*Document passage*
----

The current housing stress caused by the unaffordability of housing is unnecessary, according to the authors of the 2010 international Demographia study.
Hugh Pavletich and Wendell Cox say urgent action is required to restore housing to affordable levels. According to the survey, housing that exceeds three times a household’s annual income is deemed “unaffordable”.
While “moderately unaffordable” housing can cost four times household annual income, with “seriously unaffordable” five times that and “severely unaffordable” listed as more expensive still.
Sydney was ranked as the second most expensive housing market in the word — following Vancouver.’
Skyrocketing prices are symptomatic of “fundamental problems” in housing supply, Urban Taskforce CEO, Aaron Gadiel, said.
Gadiel said that NSW is producing less than half the new homes, per capita, than Victoria or Queensland.
“The rate of new home production, per head of population, has halved in the last five years,” he said.
“Rents in outer suburban Sydney have gone up by more than 20 per cent in the last two years.

----

*Supplied entries*
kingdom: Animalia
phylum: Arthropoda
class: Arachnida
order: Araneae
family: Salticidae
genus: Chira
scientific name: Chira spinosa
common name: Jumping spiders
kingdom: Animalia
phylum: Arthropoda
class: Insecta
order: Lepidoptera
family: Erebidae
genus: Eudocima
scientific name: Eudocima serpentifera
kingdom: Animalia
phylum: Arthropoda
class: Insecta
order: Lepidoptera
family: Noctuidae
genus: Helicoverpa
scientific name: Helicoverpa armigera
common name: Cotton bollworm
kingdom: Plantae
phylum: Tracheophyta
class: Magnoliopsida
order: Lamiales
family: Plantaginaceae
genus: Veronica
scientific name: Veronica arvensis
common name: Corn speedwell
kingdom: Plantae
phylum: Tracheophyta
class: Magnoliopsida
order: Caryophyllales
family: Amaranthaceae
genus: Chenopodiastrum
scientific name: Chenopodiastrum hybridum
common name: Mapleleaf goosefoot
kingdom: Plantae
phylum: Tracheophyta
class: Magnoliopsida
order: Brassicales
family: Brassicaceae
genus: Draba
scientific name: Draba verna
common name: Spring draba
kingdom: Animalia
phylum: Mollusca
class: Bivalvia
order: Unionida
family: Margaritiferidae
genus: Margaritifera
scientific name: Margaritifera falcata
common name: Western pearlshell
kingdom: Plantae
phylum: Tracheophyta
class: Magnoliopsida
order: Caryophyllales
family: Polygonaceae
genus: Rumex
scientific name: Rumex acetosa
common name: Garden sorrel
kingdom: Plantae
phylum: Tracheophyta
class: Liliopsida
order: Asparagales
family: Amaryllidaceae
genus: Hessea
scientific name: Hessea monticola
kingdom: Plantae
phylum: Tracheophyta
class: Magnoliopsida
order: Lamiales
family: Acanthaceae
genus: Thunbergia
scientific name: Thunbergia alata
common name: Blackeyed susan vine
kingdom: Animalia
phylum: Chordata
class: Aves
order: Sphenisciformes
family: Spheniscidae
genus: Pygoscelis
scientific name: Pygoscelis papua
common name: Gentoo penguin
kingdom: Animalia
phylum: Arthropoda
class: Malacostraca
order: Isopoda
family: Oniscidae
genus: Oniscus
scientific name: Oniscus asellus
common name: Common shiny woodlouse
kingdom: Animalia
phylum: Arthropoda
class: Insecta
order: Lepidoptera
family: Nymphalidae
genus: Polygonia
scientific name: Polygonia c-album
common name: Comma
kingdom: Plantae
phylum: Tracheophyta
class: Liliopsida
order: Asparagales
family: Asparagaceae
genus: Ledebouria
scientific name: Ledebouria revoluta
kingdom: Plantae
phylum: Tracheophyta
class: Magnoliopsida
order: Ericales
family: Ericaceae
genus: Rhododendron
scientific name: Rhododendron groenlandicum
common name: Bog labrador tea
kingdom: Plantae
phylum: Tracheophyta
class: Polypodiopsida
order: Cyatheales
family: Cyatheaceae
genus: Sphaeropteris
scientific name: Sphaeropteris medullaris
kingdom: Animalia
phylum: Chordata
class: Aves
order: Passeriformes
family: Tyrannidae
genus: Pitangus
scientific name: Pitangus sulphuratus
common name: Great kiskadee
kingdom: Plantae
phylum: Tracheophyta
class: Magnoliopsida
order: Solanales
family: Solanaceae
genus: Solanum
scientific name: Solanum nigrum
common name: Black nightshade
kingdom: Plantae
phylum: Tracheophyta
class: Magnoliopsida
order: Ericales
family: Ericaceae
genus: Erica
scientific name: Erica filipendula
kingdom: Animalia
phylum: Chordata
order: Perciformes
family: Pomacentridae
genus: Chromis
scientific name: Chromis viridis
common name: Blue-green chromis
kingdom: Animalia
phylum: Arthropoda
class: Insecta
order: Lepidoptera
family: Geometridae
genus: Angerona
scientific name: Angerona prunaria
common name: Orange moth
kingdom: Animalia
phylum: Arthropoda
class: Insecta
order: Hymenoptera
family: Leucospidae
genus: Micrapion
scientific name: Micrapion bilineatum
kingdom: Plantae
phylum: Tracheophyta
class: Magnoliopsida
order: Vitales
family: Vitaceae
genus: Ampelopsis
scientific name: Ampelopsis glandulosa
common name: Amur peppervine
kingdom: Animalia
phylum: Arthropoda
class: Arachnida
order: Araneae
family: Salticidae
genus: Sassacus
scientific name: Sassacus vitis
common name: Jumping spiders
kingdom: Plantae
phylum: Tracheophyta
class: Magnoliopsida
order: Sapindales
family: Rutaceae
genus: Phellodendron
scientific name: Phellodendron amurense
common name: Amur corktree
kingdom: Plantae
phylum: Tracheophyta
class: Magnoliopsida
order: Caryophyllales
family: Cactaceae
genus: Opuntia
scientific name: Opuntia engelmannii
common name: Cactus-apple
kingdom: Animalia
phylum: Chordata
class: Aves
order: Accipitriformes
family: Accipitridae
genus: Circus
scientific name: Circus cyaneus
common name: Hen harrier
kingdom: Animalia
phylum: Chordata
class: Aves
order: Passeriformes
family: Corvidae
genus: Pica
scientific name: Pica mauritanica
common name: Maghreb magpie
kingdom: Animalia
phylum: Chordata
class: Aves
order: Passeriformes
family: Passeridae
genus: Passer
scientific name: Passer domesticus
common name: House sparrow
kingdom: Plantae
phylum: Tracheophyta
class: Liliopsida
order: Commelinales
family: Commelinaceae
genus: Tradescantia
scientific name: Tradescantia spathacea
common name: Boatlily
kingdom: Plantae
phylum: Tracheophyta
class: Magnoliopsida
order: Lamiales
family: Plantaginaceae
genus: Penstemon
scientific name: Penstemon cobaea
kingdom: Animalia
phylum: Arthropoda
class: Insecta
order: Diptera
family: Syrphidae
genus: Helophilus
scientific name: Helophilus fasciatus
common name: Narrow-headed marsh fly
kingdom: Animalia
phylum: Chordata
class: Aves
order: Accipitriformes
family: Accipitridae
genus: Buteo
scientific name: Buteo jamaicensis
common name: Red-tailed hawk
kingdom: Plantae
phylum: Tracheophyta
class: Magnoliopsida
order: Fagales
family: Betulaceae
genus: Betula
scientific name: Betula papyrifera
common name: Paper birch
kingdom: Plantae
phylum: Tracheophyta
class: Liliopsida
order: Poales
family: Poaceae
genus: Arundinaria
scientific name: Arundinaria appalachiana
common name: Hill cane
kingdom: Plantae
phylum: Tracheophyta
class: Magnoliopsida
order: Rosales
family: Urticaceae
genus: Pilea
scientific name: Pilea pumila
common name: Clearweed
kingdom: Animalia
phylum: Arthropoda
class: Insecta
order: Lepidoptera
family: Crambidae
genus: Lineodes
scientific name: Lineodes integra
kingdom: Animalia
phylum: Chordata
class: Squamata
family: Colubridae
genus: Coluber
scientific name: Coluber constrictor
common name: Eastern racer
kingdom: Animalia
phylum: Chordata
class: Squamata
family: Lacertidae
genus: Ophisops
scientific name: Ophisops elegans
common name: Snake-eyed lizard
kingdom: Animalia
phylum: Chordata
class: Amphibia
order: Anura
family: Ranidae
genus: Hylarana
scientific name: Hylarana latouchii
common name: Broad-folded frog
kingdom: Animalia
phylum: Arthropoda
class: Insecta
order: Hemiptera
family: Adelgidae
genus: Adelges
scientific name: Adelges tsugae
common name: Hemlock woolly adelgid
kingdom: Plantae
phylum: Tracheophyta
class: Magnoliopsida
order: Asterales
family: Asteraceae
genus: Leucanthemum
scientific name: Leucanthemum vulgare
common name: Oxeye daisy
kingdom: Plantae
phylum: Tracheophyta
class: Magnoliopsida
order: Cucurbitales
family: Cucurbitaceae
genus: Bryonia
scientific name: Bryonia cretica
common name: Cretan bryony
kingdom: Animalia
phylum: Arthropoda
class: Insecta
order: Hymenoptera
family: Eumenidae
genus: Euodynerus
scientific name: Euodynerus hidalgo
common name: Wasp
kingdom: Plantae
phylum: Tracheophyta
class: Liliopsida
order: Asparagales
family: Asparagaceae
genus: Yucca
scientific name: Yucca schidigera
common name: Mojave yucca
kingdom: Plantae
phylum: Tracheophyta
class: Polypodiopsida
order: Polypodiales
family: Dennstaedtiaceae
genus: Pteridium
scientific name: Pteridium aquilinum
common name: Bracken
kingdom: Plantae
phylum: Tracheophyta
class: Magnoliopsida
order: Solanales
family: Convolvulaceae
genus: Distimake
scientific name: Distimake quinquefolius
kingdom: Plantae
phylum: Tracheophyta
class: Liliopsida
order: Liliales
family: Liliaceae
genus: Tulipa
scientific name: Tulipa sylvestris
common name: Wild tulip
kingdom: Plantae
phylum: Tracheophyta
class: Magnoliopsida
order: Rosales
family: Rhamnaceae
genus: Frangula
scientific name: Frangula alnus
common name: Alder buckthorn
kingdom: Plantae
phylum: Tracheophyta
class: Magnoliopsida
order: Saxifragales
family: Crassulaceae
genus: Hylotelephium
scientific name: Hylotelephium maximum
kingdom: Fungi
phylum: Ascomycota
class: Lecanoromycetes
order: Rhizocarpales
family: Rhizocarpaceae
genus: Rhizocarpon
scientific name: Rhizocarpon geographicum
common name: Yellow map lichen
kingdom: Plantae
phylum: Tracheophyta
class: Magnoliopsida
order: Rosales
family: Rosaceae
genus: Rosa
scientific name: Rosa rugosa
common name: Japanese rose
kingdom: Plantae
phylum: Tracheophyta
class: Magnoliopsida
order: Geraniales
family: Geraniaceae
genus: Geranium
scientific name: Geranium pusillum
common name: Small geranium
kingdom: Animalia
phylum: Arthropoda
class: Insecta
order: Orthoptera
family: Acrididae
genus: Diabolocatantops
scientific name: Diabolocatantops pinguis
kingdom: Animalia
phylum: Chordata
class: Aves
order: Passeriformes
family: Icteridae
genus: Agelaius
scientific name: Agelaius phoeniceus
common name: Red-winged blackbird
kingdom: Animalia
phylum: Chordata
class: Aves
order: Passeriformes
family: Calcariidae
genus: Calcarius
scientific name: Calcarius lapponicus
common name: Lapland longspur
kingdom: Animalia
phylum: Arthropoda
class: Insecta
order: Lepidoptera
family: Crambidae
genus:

----

*Required actions*
**1)** Decide whether each statement below agrees with the housing affordability article. Answer yes or no for (a), (b) and (c), and quote the article's deciding words exactly.
(a) The survey deems housing that costs more than three times a household's annual income "unaffordable."
(b) Sydney was ranked as the most expensive housing market in the world.
(c) Gadiel said the rate of new home production per head of population has halved in the last five years.
**2)** Rewrite the housing affordability article starting at "The current housing" and ending at "Aaron Gadiel, said.", swapping "urgent action" for "immediate action".
**3)** Carry on the housing affordability article from the point where it stops.

*Expected responses*
**1)**
(a) Yes: "housing that exceeds three times a household’s annual income is deemed “unaffordable”"
(b) No: "Sydney was ranked as the second most expensive housing market"
(c) Yes: "The rate of new home production, per head of population, has halved in the last five years"

**2)**
The current housing stress caused by the unaffordability of housing is unnecessary, according to the authors of the 2010 international Demographia study.
Hugh Pavletich and Wendell Cox say immediate action is required to restore housing to affordable levels. According to the survey, housing that exceeds three times a household’s annual income is deemed “unaffordable”.
While “moderately unaffordable” housing can cost four times household annual income, with “seriously unaffordable” five times that and “severely unaffordable” listed as more expensive still.
Sydney was ranked as the second most expensive housing market in the word — following Vancouver.’
Skyrocketing prices are symptomatic of “fundamental problems” in housing supply, Urban Taskforce CEO, Aaron Gadiel, said.

**3)**
“In the middle ring suburbs, rents have jumped near to 30 per cent.
As the government prepares to review the Metropolitan Strategy, ambitious targets to meet Sydney’s housing needs must be put in place, Gadiel said.
“This will require tough decisions about the future of our city — but it’s a debate that Sydney has to have.”
Gadiel said that NSW needed to re-open its doors to private investment in urban renewal and expansion.
“We need to see local councils and government making decisions to approve new development,” he said.
“We’ll never get on top of the state’s housing shortage if it doesn’t become easier for developers to build new suburbs on the edge of cities and compact, pedestrian friendly communities in the inner and middle ring suburbs.”